Anyway, the key issue here is that if you put together the results from two or more trials, you would see that the risk was indeed significant, and quite substantial, actually. The pooled results of all the trials the reviewers were able to use show the risk of MI to be 2.77 times as high in people who got the blood substitutes as in controls, who got usual treatment (blood, plasma or saline). The risk for death was 1.27 times as high.

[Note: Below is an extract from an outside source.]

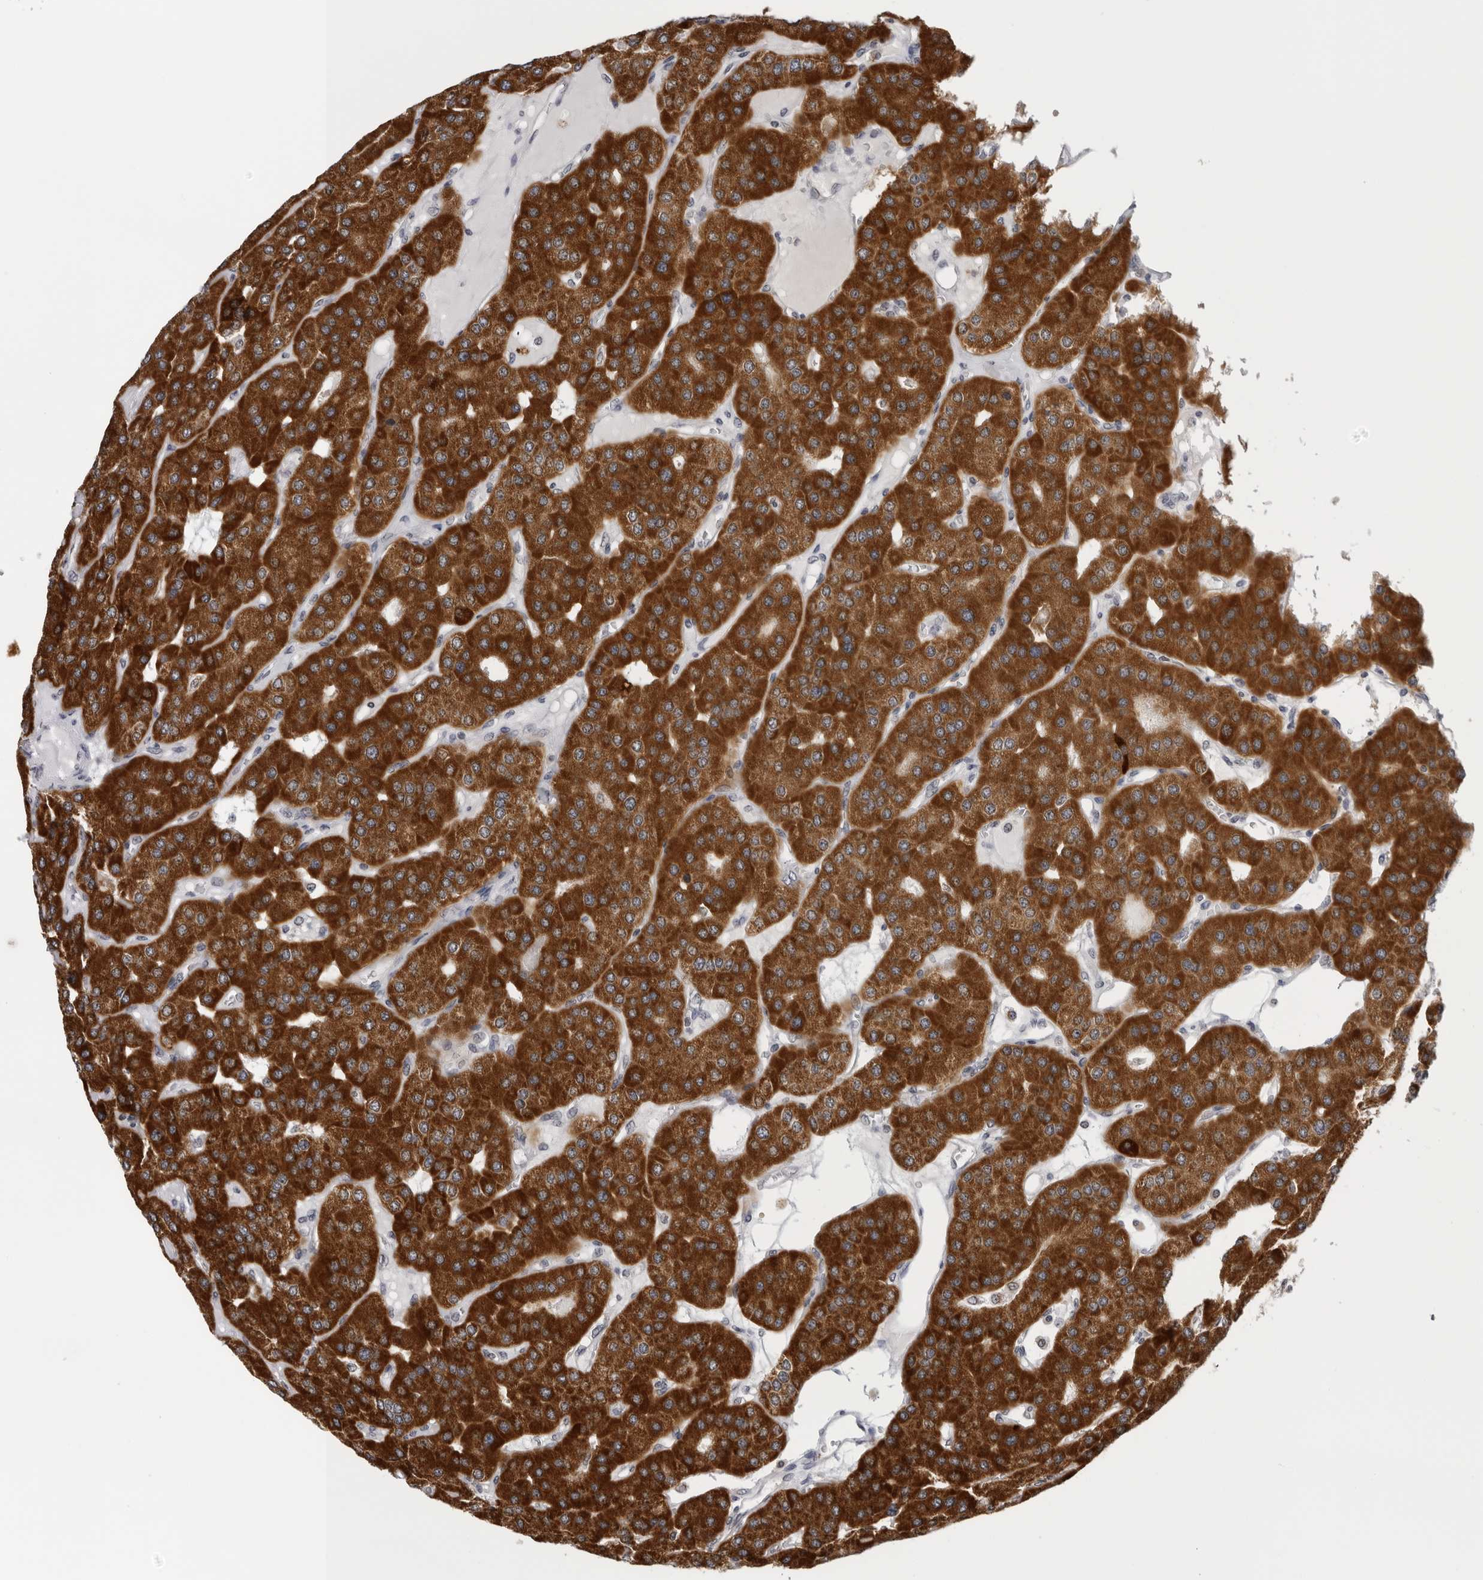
{"staining": {"intensity": "strong", "quantity": ">75%", "location": "cytoplasmic/membranous"}, "tissue": "parathyroid gland", "cell_type": "Glandular cells", "image_type": "normal", "snomed": [{"axis": "morphology", "description": "Normal tissue, NOS"}, {"axis": "morphology", "description": "Adenoma, NOS"}, {"axis": "topography", "description": "Parathyroid gland"}], "caption": "Immunohistochemical staining of benign parathyroid gland demonstrates strong cytoplasmic/membranous protein positivity in approximately >75% of glandular cells. Immunohistochemistry (ihc) stains the protein of interest in brown and the nuclei are stained blue.", "gene": "CPT2", "patient": {"sex": "female", "age": 86}}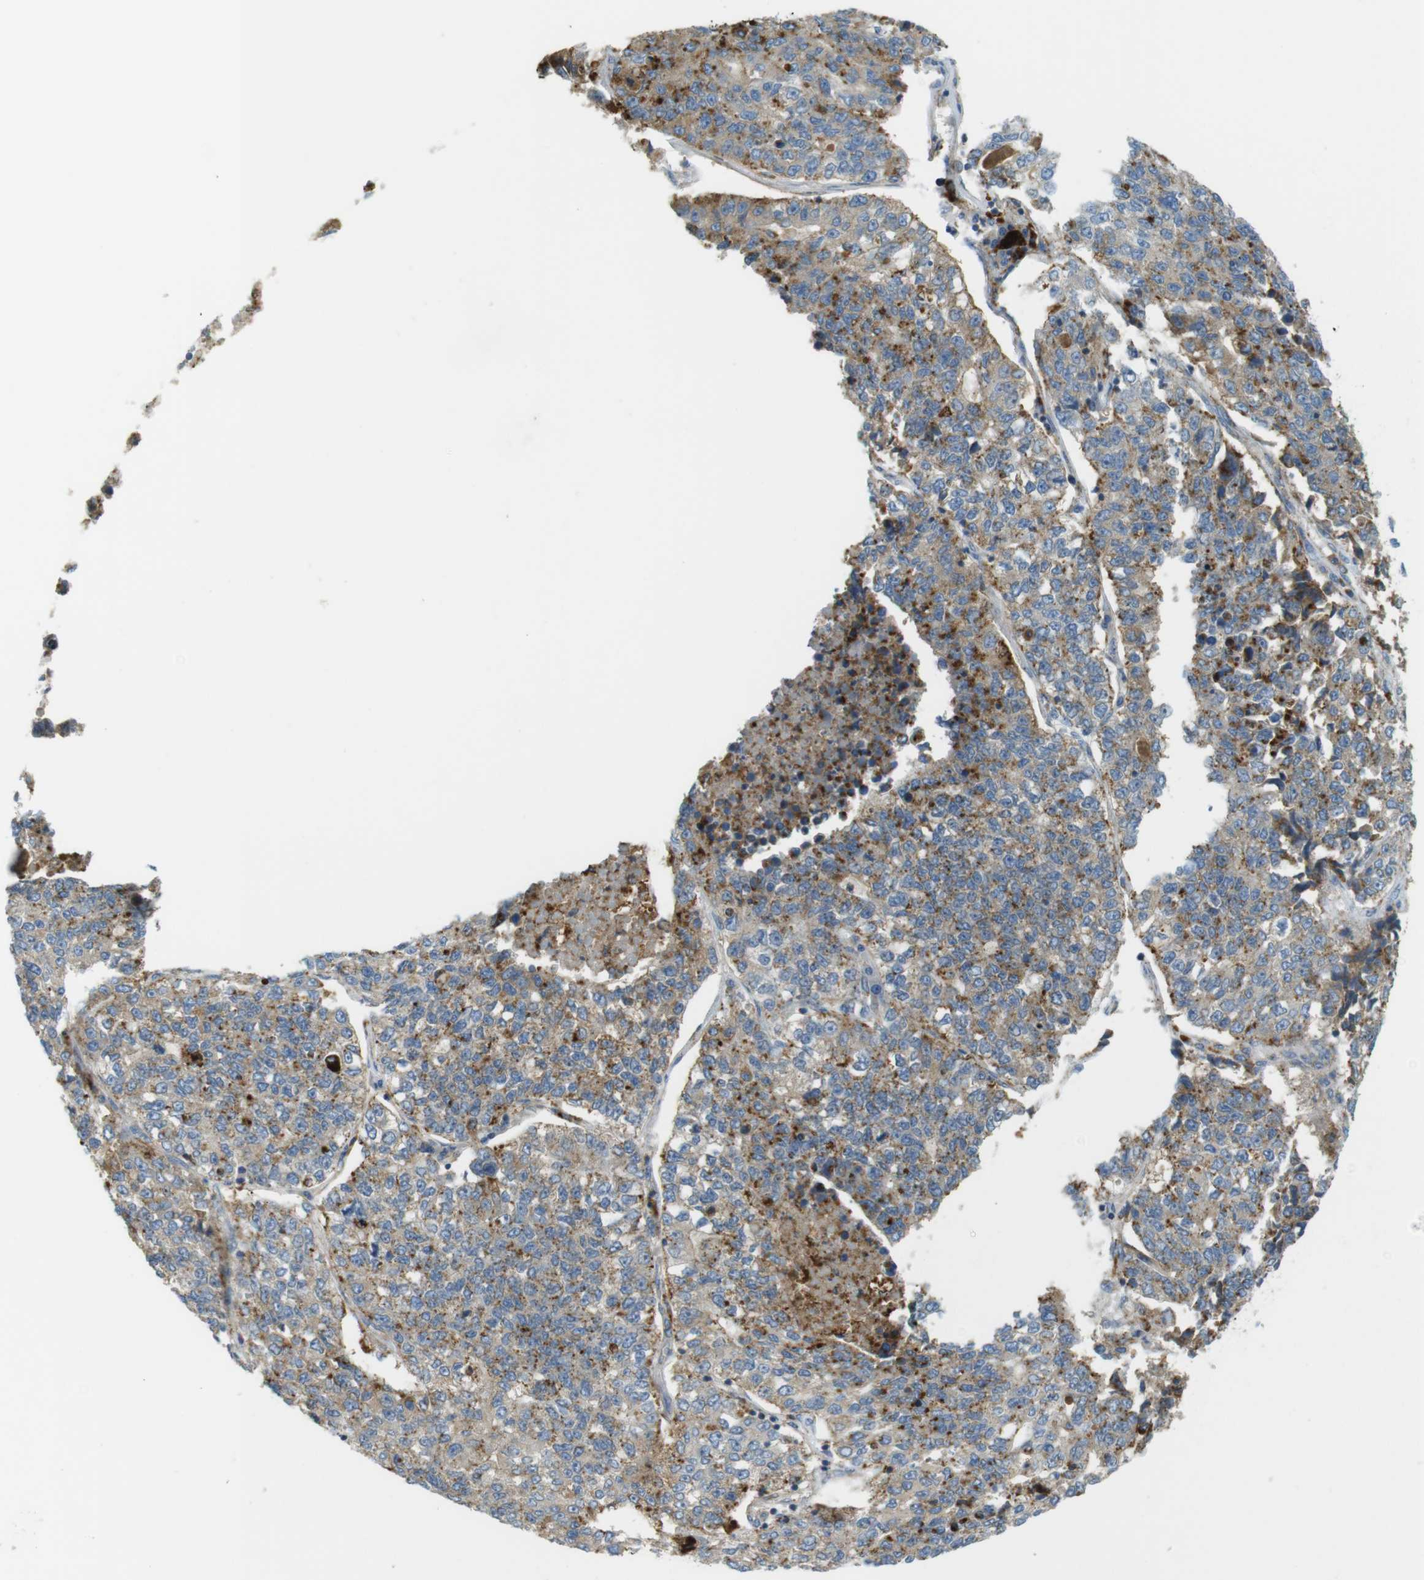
{"staining": {"intensity": "moderate", "quantity": ">75%", "location": "cytoplasmic/membranous"}, "tissue": "lung cancer", "cell_type": "Tumor cells", "image_type": "cancer", "snomed": [{"axis": "morphology", "description": "Adenocarcinoma, NOS"}, {"axis": "topography", "description": "Lung"}], "caption": "Lung adenocarcinoma tissue reveals moderate cytoplasmic/membranous staining in approximately >75% of tumor cells, visualized by immunohistochemistry.", "gene": "LAMP1", "patient": {"sex": "male", "age": 49}}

However, and here's the kicker, most of these trials were never published. The FDA knew about most of them, but didn't consider the metanalysis in approving new trials. The information is considered to be a trade secret, so unless the companies chose to publish the data, nobody else could find out about it. (The reviewers who published the JAMA article still couldn't get access to much of the data, or they got it in compromised form. Chances are, the situation is even worse than what they found using the data they could obtain.) This meant that Institutional Review Boards didn't have access to the information. If they had, they never would have approved the studies. So, studies continued, and subjects continued to have heart attacks and to die. There are even studies going on now. Since there is not, in fact, a shortage of blood products, there isn't even a compelling need to be met by these products.

The conclusion is that clinical trials should never be secret. If a company is trying to get a drug or medical device approved, it needs to register all of its trials with the FDA, and the methods, results and raw data need to be publicly available. Congress must change the law in order for this to happen, regardless of the new president's bowling scores.